Mbah Karmani kala itu bergabung dengan pasukan Divisi Ronggolawe, yang pucuk pimpinannya adalah Mayor Jenderal Jatikusumo, seorang keturunan keraton. Sedangkan Komandan Batalyon nya, Mayjend Moenadi, pernah menjabat Gubernur Jawa Tengah.

“Kalau komandan regu saya Sersan Paeran orang Pandean Rembang, ketembak Londo. Kemudian Komandan Pleton Prawito orang Tawangsasi, Komandan Kompi H. Nursalam orang Sulang. Semua sudah meninggal, “ imbuhnya.

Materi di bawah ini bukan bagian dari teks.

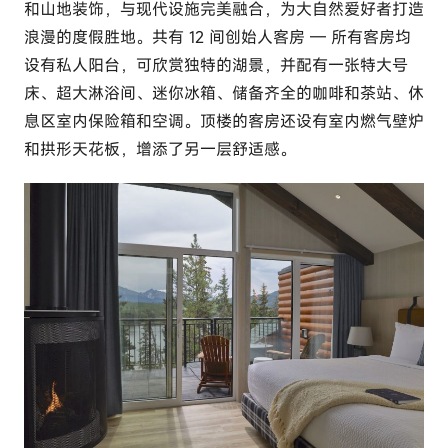
和山地装饰，与现代设施完美融合，为大自然爱好者打造
浪漫的度假胜地。共有 12 间创始人客房 — 所有客房均
设有私人阳台，可欣赏独特的湖景，并配有一张特大号
床、超大淋浴间、迷你冰箱、储备齐全的咖啡和茶站、休
息区
室内保险箱和空调。
顶楼的客房还设有室内燃气壁炉
和拱形天花板，增添了另一层舒适感。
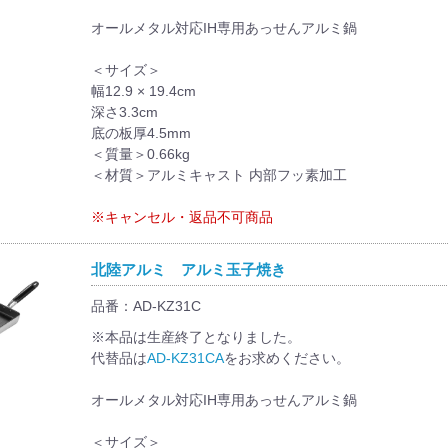
オールメタル対応IH専用あっせんアルミ鍋
＜サイズ＞
幅12.9 × 19.4cm
深さ3.3cm
底の板厚4.5mm
＜質量＞0.66kg
＜材質＞アルミキャスト 内部フッ素加工
※キャンセル・返品不可商品
北陸アルミ アルミ玉子焼き
品番：AD-KZ31C
※本品は生産終了となりました。
代替品は
AD-KZ31CA
をお求めください。
オールメタル対応IH専用あっせんアルミ鍋
＜サイズ＞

Ketika adu tembak dengan tentara Belanda, Mbah Karmani pernah jatuh ke dalam jurang, sehingga mengakibatkan tangan kanannya cacat dan dahinya terbentur batu.

“Jurang di bawahnya sungai. Baju saya sampai robek semua, habis itu saya ke kampung terdekat, minta baju sama warga, “ kata Mbah Karmani.

Mbah Karmani terakhir kali menjadi tentara berpangkat Pratu. Karena kondisi tangannya pula ia ikut terkena sasaran rasionalisasi, sejak tahun 1953. Meski berhenti, namun tidak langsung mendapatkan uang pensiun.

Setelah 29 tahun berulang kali mengajukan dan gagal terealisasi, pada tahun 1982 kebetulan berlangsung pertemuan para veteran di Gedung DPRD Rembang. Tak disangka, Mbah Karmani bertemu dengan mantan Komandan Batalyon nya, Mayjend Moenadi.

Saat itulah Moenadi memastikan siap membantu, hingga akhirnya Mbah Karmani bisa memperoleh pensiun. Setiap bulan menerima Rp 1.670.000, ditambah dengan tunjangan veteran menjadi hampir Rp 2 Juta.

“Kurang lebih segitu, alhamdulillah, terima kasih sama pemerintah yang masih memperhatikan, untuk hidup di hari tua, “ beber Serma Purn. Sugeng yang duduk bersebelahan dengan ayahandanya.

Meski sudah berusia 102 tahun, namun Mbah Karmani masih nampak sehat. Hanya mengalami gangguan pendengaran saja. Ditanya tentang kunci panjang umurnya, pria yang mempunyai 6 cucu dan 11 buyut ini menjawab singkat yang penting “Ati Ayem” atau hati tenang.

“Sing penting ati ayem, “ ucapnya.

Pada momen tertentu, Mbah Karmani biasa berkumpul bersama rekan-rekannya sesama pensiunan di Gedung Juang Rembang, sebelah utara Stadion Krida.

Gedung Juang yang kondisinya terancam ambruk karena ditopang sejumlah tiang penyangga darurat ini, menjadi sangat ironis, konon di tengah kobaran semangat mengisi kemerdekaan dan mengenang jasa para pahlawan. (Musyafa Musa).